Taylor Swift wasn’t kidding with the fringed rainbow outfit.
Weeks after she used her appearance at this month’s Wango Tango concert to celebrate the beginning of Pride Month, the pop superstar released a new single Thursday night in which she doubles down on her embrace of the LGBTQ community.
“You Need to Calm Down,” as the song is titled, is a minimal electronic jam about addressing one’s haters. It starts with Swift mocking folks who criticize her online — you’re allowed to yawn here — and it ends with Swift mocking folks who pit her against other women in pop (including Katy Perry, who recently suggested the two had brokered a truce).
Between those verses, though, Swift addresses the homophobia of people who turn up at gay pride events holding nasty signs.
“Sunshine on the street at the parade / But you would rather be in the dark ages,” she sings, before offering some advice: “You just need to take several seats and then try to restore the peace / And control your urges to scream about all the people you hate / ’Cause shade never made anybody less gay.”
To make herself clearer still, Swift uses the song’s lyric video to shout out GLAAD, the group that promotes LGBTQ acceptance in the media. “Why are you mad,” she asks the scowling sign-clutchers, “when you could be GLAAD?”
The second single from Swift’s upcoming “Lover” album (due Aug. 23), “You Need to Calm Down” is an encouraging development for fans who’ve long hoped the singer would start taking sides on cultural and political issues.

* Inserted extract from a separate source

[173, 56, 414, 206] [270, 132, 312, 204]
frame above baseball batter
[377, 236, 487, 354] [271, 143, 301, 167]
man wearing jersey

It’s also a big creative improvement over “Lover’s” lead single, the saccharine (and rhythmically plodding) “Me!,” in which Swift seemed to have lost touch with the lyrical smarts that define so much of her work.
Written and produced by the singer and Joel Little, who also did “Me!,” the new song has a stealthy synth-bass groove and lyrics that Swift more or less raps, as in the first verse, which partly redeems its snoozy celebrity-victim concept with this tight little couplet: “Say it in the street, that’s a knockout / But you say it in a tweet, that’s a cop-out.”
The song’s explicit pro-gay message is certainly welcome, but it also feels just the slightest bit cynical, as though Swift is using the struggle of her LGBTQ fans as a means of making herself look like the world’s greatest ally.
But of course, that interpretation is tempting the very clapback the song delivers.